[Dataset items]
- - -

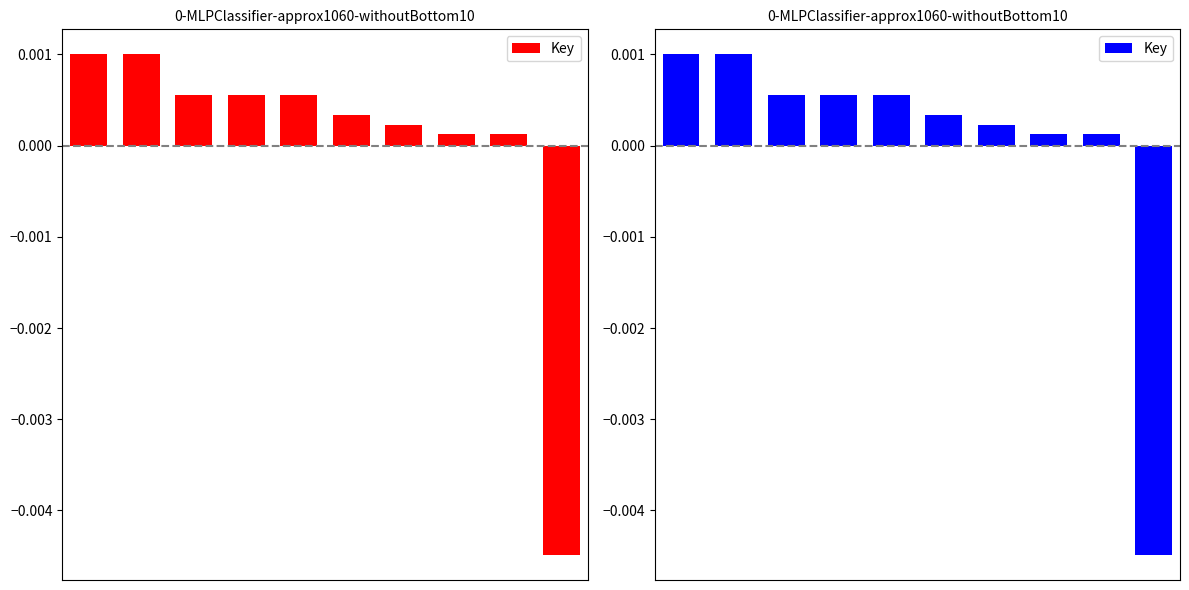

At which category does the chart reach its minimum across all series?

9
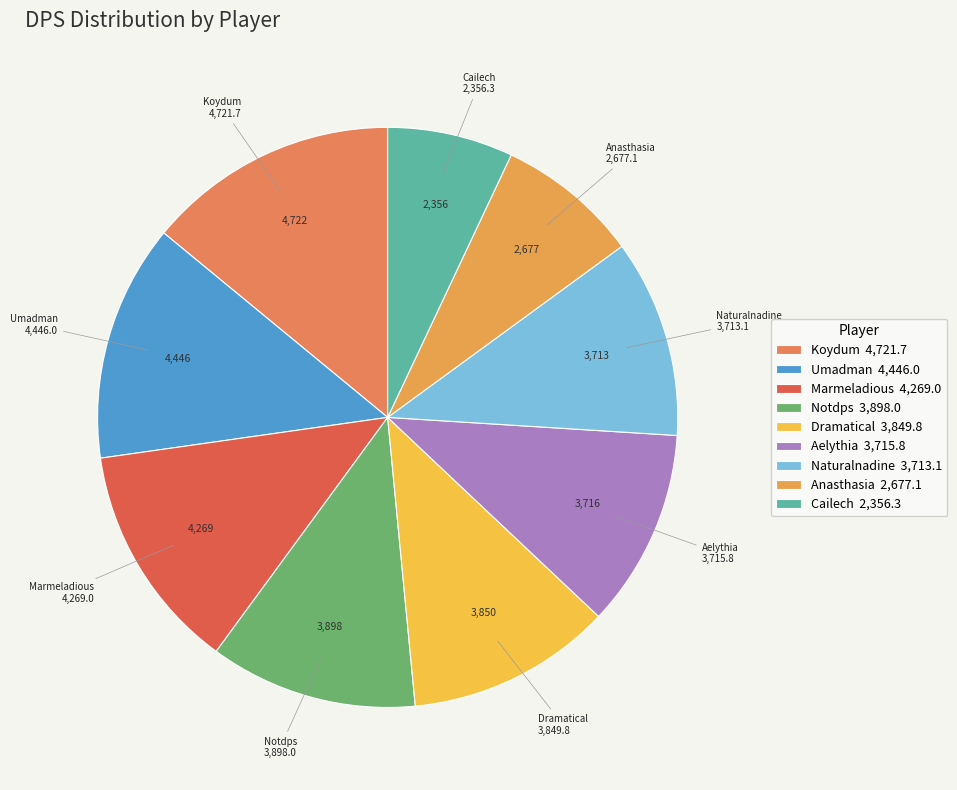

Does any single category account for the majority?

No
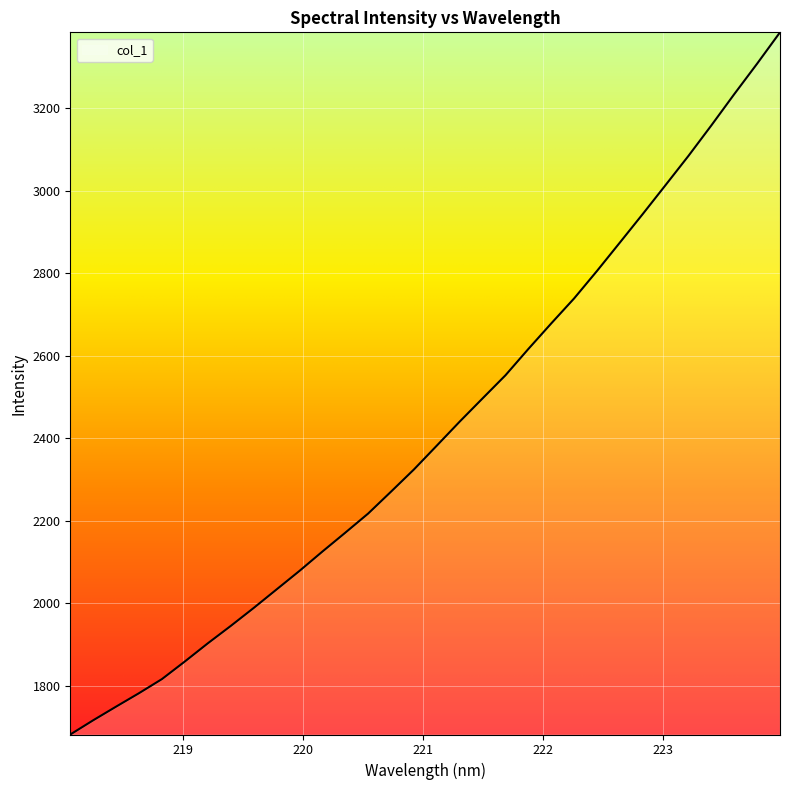

What is the minimum value shown in the chart?

1681.6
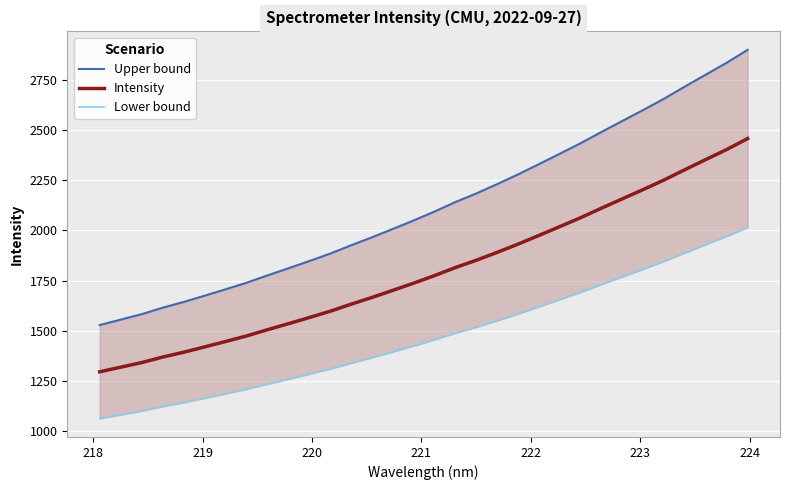

What is the highest value of the Intensity series?

2458.0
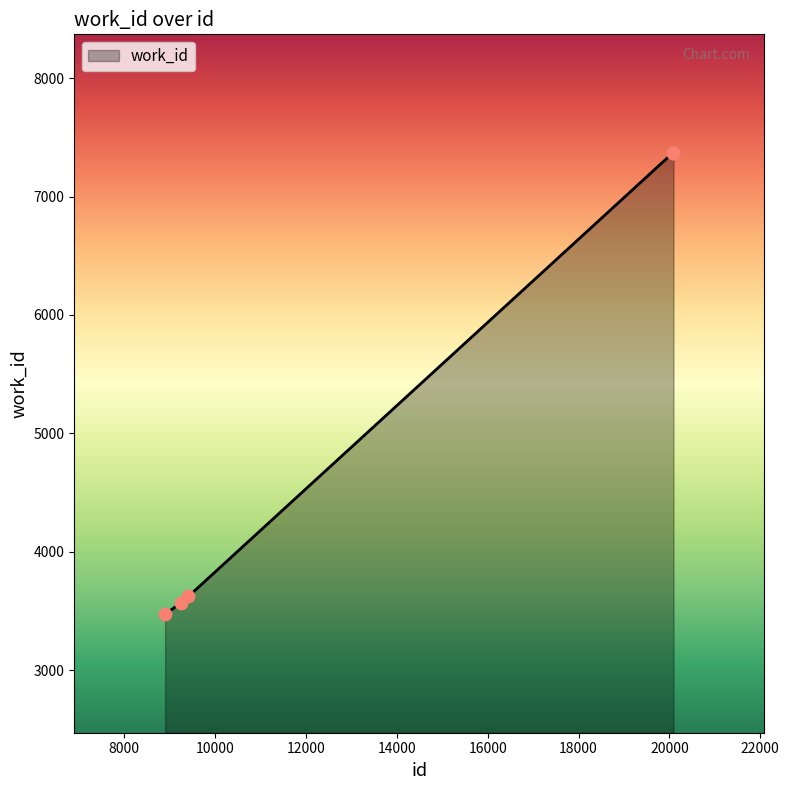

What is the smallest value displayed?

3471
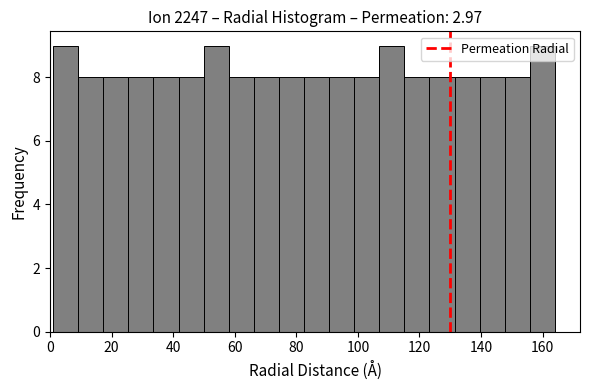

Reading left to right, list every bar in this chart as the range it spans on the x-axis followed by its height. Neither the bar edges nor the heights are printed on the chart, so give them approximately, as read against the axes.

2 to 10: 9
10 to 18: 8
18 to 26: 8
26 to 34: 8
34 to 42: 8
42 to 50: 8
50 to 58: 9
58 to 66: 8
66 to 74: 8
74 to 82: 8
82 to 90: 8
90 to 98: 8
98 to 106: 8
106 to 116: 9
116 to 124: 8
124 to 132: 8
132 to 140: 8
140 to 148: 8
148 to 156: 8
156 to 164: 9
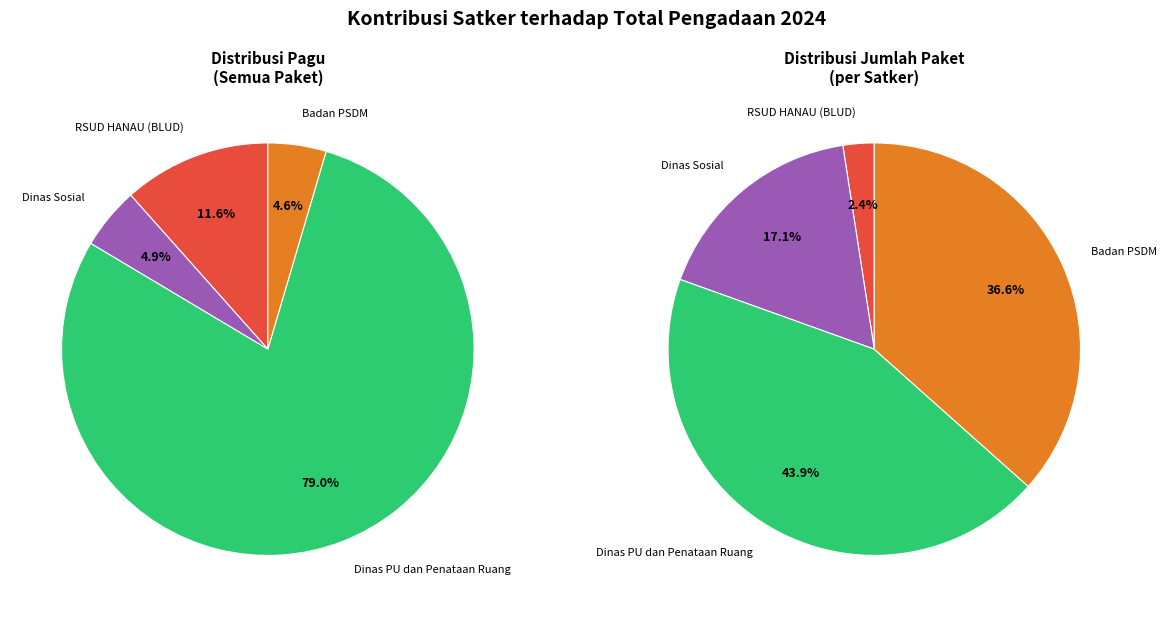

What percentage do Dinas Sosial and RSUD HANAU (BLUD) together represent?

16.5%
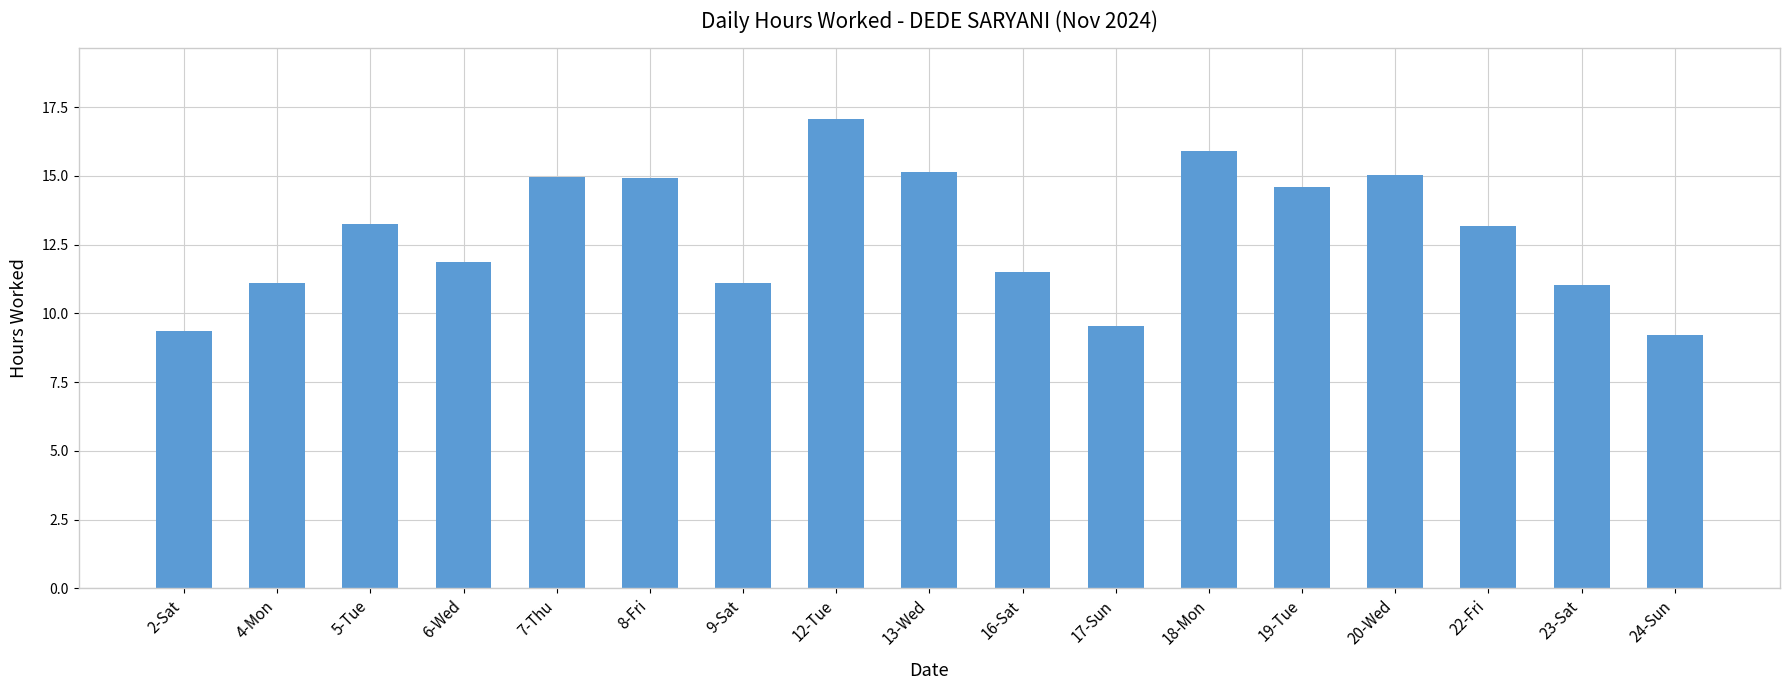

What is the difference between the maximum and second lowest values?

7.7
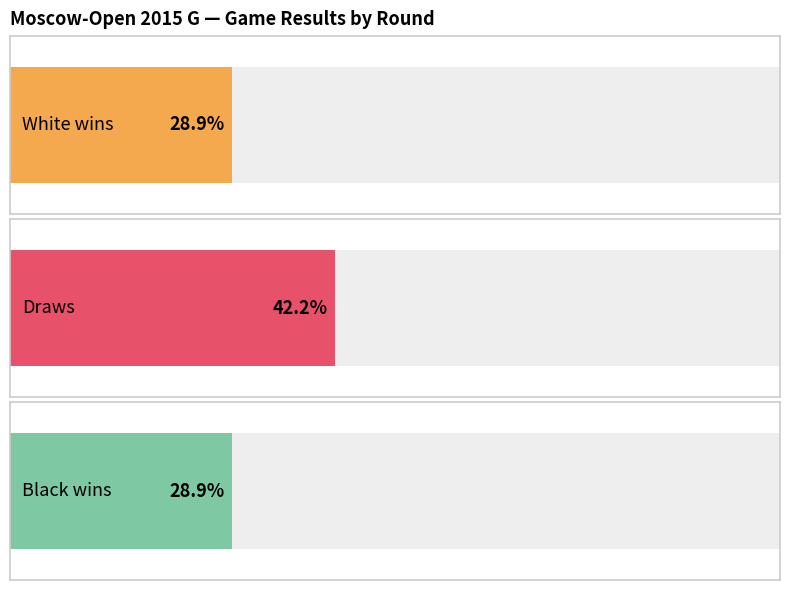

Which category has the lowest value in the Black wins series?

1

- - -

### TASK OBJECTIVE:
Write out all of the data above word for word, leaving out the pictures.

### ANSWER TO THE PROBLEM:
At which category does the chart reach its minimum across all series?

9

Does any single category account for the majority?

No

What is the minimum value shown in the chart?

1681.6

What is the highest value of the Intensity series?

2458.0

What is the smallest value displayed?

3471

Reading left to right, list every bar in this chart as the range it spans on the x-axis followed by its height. Neither the bar edges nor the heights are printed on the chart, so give them approximately, as read against the axes.

2 to 10: 9
10 to 18: 8
18 to 26: 8
26 to 34: 8
34 to 42: 8
42 to 50: 8
50 to 58: 9
58 to 66: 8
66 to 74: 8
74 to 82: 8
82 to 90: 8
90 to 98: 8
98 to 106: 8
106 to 116: 9
116 to 124: 8
124 to 132: 8
132 to 140: 8
140 to 148: 8
148 to 156: 8
156 to 164: 9

What percentage do Dinas Sosial and RSUD HANAU (BLUD) together represent?

16.5%

What is the difference between the maximum and second lowest values?

7.7

Which category has the lowest value in the Black wins series?

1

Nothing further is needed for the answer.